Gelin bugün onca derdimiz, onca sıkıntı arasında güzel şeylerden bahsedelim biraz da...
Hazır Odunpazarı Modern Müze geçtiğimiz günlerde dünya çapında verilen "Yılın Uluslararası Projesi" ödülünü kazanmış ve Türkiye'de bu ödülü ilk alan müze olarak bu gururu bize yaşatmışken, yarın da müzede "Günün sonunda"adlı yeni bir sergi açılacakken, size eski bir yazımı hatırlatmak istiyorum önce..
29 Nisan 2019'da yazdığım “En modern yatırım” başlıklı yazımı...
“Genel Yayın Yönetmenimiz Hakkı Kutlu, dünkü yazısında beni de anarak Odunpazarı Modern Müze konusunda çok güzel bir yazıya imza attı. Hakkı ağbi sağ olsun, müzenin arka planını ve en önemli noktalarını aslında çok güzel özetledi. Ama eklemek istediğim birkaç nokta var. Odunpazarı Modern Müze’nin Eskişehir için çok önemli bir mihenk noktası olduğuna inanıyorum.

> Görev özeti:
Aşağıdaki üç ifadenin yukarıdaki müze yazısıyla uyuşup uyuşmadığını belirtin. Her biri için evet ya da hayır deyin ve kararı belirleyen sözleri metinden aynen aktarın.
(a) Odunpazarı Modern Müze, "Yılın Uluslararası Projesi" ödülünü Türkiye'de alan ilk müzedir.
(b) "En modern yatırım" başlıklı yazı 2018 yılında yazılmıştır.
(c) Hakkı Kutlu, dünkü yazısında yazardan hiç söz etmemiştir.

Bir koleksiyondan alınmış veriler:
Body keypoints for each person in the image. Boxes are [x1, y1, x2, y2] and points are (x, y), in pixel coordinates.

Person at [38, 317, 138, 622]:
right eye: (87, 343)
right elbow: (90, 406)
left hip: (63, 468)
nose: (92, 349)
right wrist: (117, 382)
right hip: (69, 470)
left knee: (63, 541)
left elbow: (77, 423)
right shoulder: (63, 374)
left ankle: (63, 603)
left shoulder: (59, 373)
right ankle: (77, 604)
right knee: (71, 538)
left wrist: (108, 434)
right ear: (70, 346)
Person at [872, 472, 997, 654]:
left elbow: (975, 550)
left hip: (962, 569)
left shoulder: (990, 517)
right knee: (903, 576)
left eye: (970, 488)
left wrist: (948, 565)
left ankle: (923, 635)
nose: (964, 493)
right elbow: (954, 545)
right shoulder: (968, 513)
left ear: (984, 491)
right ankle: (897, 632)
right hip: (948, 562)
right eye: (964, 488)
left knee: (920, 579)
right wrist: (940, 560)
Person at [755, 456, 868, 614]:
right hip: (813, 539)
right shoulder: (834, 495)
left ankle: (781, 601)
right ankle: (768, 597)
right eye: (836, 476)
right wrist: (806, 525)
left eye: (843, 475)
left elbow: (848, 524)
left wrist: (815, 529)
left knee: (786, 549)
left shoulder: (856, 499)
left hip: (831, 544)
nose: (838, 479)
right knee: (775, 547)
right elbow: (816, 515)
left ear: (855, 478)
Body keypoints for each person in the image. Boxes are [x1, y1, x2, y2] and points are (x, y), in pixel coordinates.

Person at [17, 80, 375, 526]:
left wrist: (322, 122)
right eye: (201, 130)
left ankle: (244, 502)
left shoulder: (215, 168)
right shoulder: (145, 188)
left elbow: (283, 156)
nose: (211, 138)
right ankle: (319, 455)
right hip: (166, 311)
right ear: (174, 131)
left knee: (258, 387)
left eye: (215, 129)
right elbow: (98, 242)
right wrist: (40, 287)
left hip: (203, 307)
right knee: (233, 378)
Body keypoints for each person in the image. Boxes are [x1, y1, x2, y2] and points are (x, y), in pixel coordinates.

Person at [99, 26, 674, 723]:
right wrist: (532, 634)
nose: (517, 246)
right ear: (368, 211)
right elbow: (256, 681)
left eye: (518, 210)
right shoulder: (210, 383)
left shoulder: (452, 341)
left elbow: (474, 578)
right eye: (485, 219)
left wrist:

> Görev çıktısı:
(a) Evet. Metinde "Türkiye'de bu ödülü ilk alan müze olarak" deniyor.
(b) Hayır. Metinde "29 Nisan 2019'da yazdığım “En modern yatırım” başlıklı yazımı" deniyor.
(c) Hayır. Metinde "dünkü yazısında beni de anarak" deniyor.